Digitally Dysfunctional
by
Side by Side, Keanu Reeves' bookish account of digital heresy and good fortune, favours the meat and potatoes of now. The latter applies sufficient baity remarks to his hook: can digital replace traditional, photochemical filmmaking?
We get plenty of shuffling in the yay and nay of it all, yet there's no firm editorial commander holding a rigid instruction booklet. Avatar's James Cameron weaves chameleon-like through the confusion, finding culturally astute things to pin to his notice board. Meanwhile, cinematographer Wally Pfister puts down digital, pumps up film like an arm wrestler and languishes in pro-digital contradictions.
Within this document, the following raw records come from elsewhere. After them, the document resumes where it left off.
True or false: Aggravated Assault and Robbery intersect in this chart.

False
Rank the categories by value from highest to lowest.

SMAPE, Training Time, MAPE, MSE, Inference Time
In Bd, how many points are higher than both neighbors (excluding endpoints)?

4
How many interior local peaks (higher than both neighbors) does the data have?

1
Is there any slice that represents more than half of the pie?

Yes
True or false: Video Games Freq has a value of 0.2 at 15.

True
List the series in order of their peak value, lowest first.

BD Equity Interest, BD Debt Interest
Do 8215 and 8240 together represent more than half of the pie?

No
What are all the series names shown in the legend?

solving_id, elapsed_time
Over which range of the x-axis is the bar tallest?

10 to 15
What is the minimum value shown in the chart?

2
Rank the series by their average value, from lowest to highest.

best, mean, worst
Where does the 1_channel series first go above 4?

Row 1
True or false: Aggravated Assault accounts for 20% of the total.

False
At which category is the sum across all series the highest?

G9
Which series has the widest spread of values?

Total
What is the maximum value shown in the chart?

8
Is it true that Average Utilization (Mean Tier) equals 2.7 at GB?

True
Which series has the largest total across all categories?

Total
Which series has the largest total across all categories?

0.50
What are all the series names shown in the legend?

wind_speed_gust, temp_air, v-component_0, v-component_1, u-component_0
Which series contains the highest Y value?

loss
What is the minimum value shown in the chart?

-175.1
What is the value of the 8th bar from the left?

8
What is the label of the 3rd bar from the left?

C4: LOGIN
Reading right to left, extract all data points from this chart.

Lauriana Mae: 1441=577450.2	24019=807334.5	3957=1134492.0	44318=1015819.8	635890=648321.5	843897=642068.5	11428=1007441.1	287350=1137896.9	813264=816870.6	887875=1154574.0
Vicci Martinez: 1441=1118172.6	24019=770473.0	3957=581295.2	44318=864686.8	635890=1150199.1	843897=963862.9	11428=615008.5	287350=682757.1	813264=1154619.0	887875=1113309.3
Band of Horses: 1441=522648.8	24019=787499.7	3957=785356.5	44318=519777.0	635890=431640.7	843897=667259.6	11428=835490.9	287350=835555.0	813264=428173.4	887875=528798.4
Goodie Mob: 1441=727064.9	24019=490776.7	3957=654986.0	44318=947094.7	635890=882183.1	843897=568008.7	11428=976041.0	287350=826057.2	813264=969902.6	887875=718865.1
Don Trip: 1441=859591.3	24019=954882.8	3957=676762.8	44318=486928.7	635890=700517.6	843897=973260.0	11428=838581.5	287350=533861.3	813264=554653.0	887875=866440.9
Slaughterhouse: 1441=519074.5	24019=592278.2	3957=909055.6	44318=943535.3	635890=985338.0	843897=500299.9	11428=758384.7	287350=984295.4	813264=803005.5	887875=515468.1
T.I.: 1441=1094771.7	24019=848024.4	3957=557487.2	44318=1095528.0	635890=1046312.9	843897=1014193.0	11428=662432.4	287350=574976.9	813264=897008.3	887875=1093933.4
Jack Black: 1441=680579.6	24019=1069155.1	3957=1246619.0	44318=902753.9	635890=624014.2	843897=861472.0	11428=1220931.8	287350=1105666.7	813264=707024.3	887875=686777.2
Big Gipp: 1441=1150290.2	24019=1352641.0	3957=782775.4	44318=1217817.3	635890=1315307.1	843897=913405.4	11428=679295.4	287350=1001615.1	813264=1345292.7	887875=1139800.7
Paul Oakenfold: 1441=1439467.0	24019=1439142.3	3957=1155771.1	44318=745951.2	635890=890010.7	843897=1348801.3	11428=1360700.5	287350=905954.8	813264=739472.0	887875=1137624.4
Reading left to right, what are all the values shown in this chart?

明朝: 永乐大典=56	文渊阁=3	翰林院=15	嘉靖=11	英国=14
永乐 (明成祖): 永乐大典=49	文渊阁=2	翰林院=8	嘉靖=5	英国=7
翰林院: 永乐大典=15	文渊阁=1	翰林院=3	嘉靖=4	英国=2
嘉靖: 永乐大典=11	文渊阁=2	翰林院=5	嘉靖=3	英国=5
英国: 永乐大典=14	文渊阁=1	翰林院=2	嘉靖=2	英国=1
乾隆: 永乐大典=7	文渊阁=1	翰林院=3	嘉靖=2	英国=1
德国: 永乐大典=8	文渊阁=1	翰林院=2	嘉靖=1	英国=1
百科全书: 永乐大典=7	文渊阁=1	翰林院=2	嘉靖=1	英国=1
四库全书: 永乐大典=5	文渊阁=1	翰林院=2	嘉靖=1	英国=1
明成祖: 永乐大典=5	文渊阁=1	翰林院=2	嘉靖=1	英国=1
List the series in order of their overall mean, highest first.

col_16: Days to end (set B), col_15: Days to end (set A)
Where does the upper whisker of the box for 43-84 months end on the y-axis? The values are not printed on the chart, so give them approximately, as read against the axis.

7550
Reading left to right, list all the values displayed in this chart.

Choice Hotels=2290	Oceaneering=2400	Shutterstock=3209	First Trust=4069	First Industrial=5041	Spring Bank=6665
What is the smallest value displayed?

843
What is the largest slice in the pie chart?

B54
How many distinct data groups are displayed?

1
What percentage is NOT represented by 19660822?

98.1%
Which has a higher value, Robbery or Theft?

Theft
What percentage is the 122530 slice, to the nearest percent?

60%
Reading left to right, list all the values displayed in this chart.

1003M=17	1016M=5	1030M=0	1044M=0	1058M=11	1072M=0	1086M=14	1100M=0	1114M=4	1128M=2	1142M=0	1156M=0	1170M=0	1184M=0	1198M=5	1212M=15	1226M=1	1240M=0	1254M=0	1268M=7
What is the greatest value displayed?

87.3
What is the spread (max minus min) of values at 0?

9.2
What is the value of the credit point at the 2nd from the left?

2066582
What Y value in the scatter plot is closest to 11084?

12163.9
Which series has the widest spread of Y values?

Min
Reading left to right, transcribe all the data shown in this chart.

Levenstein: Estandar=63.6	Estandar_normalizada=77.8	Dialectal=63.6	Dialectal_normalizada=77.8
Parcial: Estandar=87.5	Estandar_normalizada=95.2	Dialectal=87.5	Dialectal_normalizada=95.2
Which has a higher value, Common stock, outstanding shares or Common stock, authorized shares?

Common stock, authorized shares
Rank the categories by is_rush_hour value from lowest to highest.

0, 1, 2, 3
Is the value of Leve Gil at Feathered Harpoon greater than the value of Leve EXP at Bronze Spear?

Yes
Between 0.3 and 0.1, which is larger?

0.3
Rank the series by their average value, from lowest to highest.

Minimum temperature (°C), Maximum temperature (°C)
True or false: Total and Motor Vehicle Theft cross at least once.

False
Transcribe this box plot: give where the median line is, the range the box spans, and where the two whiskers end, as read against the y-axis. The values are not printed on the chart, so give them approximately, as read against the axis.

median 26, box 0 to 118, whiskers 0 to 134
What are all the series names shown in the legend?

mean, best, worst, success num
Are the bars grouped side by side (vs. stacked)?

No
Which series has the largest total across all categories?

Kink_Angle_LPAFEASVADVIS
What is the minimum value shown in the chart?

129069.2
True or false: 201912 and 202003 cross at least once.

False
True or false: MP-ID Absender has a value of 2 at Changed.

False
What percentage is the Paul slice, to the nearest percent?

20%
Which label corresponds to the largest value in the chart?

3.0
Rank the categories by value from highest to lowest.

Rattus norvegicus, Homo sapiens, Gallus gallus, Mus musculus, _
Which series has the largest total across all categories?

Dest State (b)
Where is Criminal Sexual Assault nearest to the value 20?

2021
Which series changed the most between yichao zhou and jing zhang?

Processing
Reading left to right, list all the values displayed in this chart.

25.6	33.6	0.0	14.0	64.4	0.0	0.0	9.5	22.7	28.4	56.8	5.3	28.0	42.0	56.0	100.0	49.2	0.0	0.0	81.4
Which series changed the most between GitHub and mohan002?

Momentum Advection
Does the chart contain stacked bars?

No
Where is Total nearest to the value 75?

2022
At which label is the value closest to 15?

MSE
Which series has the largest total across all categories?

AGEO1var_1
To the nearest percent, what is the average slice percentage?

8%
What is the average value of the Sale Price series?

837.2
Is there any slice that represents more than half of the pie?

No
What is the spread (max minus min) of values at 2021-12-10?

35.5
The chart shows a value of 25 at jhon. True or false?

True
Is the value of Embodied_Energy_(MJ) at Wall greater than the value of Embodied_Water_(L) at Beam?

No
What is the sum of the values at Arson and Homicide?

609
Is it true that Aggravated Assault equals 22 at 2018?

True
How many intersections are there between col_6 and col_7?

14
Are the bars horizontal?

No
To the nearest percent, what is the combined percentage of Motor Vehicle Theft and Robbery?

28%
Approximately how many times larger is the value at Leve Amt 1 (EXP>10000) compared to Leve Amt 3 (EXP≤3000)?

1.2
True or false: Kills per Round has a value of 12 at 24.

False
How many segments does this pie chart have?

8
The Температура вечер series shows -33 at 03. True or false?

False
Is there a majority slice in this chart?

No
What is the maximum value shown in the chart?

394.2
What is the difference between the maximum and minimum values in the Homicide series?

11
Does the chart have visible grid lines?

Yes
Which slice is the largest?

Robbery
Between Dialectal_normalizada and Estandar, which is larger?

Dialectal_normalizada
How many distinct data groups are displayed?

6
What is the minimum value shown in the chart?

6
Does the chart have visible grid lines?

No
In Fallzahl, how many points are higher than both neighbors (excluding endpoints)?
Any hunt for the truth gets swamped by numerous interpretations. Blue Velvet's David Lynch jumps right in with a point about film being like the latest finding of an extinct dinosaur. In other words, he may be saying goodbye to 35mm celluloid. My own quibbles with old-fashioned still photography range from the lack of immediacy to prolonged development times. The same disadvantages strangle film as a competitor to the new CCD chip's "immediatelies." Adding to which, the grandfather format cannot capture the ultra-violet delights, like those spread over Collateral.
What harm can digital bring? No argument against the format stands up, even from those totally inured to its charms. These seem like petty prejudices. If we are witnessing a film versus digital equivalent of the civil rights struggle, leave it to the individual thinking mind to determine what best suits him or her.
I yearn for close-cavity filmmaking, the kind that dances on the edge of opportunity and expressive gear-turning. Digital has arrived with fresh legs.